Introduction to Collections
Explore the Java Collections Framework to understand how to manage dynamic groups of objects in applications. Learn key interfaces like Collection, List, Set, Queue, Deque, and Map, and how generics ensure type safety. This lesson covers why collections improve code flexibility and shows how to use implementations like ArrayList, HashSet, and LinkedList to handle data structures effectively.
While arrays are fast and efficient, they have significant limitations. Arrays have a fixed size once created and lack built-in methods for common tasks such as searching, sorting, or removing elements. In real-world software, data is dynamic, users join and leave, shopping carts grow and shrink, and tasks queue up for processing.
To handle this dynamism without rewriting complex logic each time, Java provides the collections framework. This framework offers a unified architecture for storing and manipulating groups of objects, allowing us to focus on our application’s logic rather than the low-level details of data storage.
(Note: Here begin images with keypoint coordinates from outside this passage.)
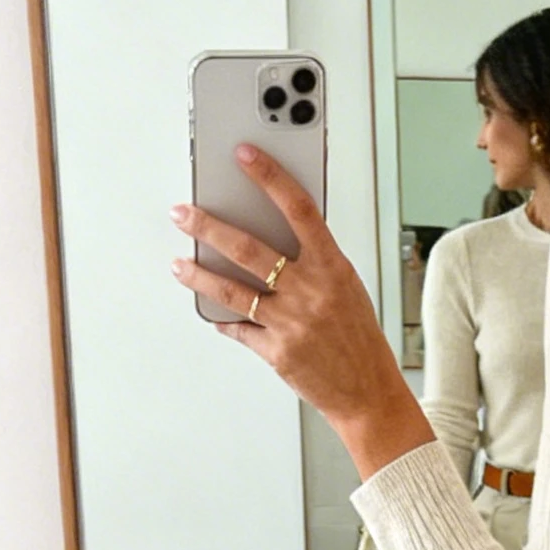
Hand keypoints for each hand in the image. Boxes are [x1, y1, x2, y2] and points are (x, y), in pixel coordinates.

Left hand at [171, 146, 433, 478]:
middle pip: (247, 247)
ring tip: (180, 264)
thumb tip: (271, 237)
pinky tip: (213, 313)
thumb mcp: (347, 289)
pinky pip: (240, 330)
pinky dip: (225, 320)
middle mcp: (310, 292)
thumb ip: (314, 263)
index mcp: (332, 268)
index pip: (298, 209)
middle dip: (207, 226)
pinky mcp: (277, 353)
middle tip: (183, 213)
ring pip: (232, 290)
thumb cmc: (359, 340)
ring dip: (199, 274)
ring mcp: (291, 323)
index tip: (245, 155)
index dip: (270, 177)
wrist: (369, 394)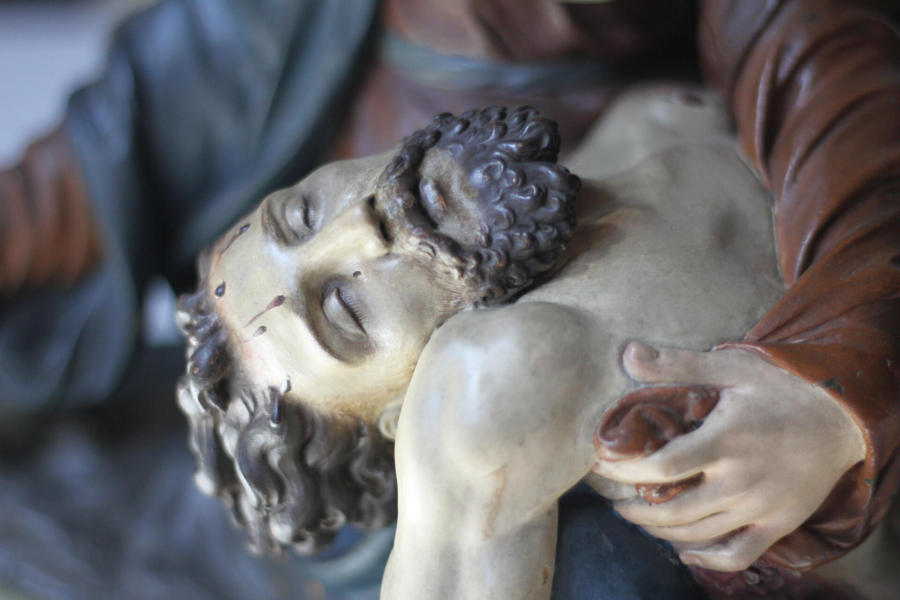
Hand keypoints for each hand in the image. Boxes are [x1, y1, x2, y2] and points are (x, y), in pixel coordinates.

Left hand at [593, 342, 866, 571]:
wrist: (840, 420)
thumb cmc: (780, 389)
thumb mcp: (731, 367)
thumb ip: (679, 365)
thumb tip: (628, 353)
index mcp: (726, 441)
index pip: (664, 466)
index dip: (625, 471)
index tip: (602, 466)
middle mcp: (742, 480)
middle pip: (675, 509)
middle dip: (636, 508)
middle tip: (615, 499)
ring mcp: (761, 506)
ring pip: (699, 533)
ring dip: (660, 530)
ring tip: (639, 516)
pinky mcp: (778, 523)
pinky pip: (739, 554)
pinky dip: (707, 557)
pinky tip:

The purpose of the framework
The Java Collections Framework (JCF) is a set of interfaces and classes located in the java.util package. Its primary goal is to provide a standard way to handle groups of objects. Before the framework existed, developers often wrote their own ad-hoc classes to store data, making code difficult to share and reuse.
The framework is built around a hierarchy of interfaces. These interfaces define what a collection can do (add, remove, check size) without strictly defining how it does it. This abstraction allows us to swap different underlying implementations (like a linked list vs. a resizable array) with minimal code changes.
Here is the high-level structure of the framework:
Iterable <Interface>└── Collection <Interface>├── List <Interface> (Ordered, allows duplicates)├── Set <Interface> (Unordered, unique elements)└── Queue <Interface> (Processing order, e.g., FIFO)Map <Interface> (Separate hierarchy for Key-Value pairs)
At the top of the hierarchy (for most types) sits the Collection interface, which extends Iterable. This means that most collections can be traversed using the enhanced for loop we learned earlier. Notice that Map sits apart from the rest; we will explain why shortly.
The Collection interface
The java.util.Collection interface is the root interface for the entire hierarchy, excluding maps. It defines the most common behaviors that all groups of objects share, regardless of whether they are ordered, sorted, or unique.
Because Collection is an interface, we cannot create an object of it directly (e.g., new Collection() is invalid). Instead, we use it as a reference type for concrete implementations like ArrayList or HashSet. This is a powerful application of polymorphism.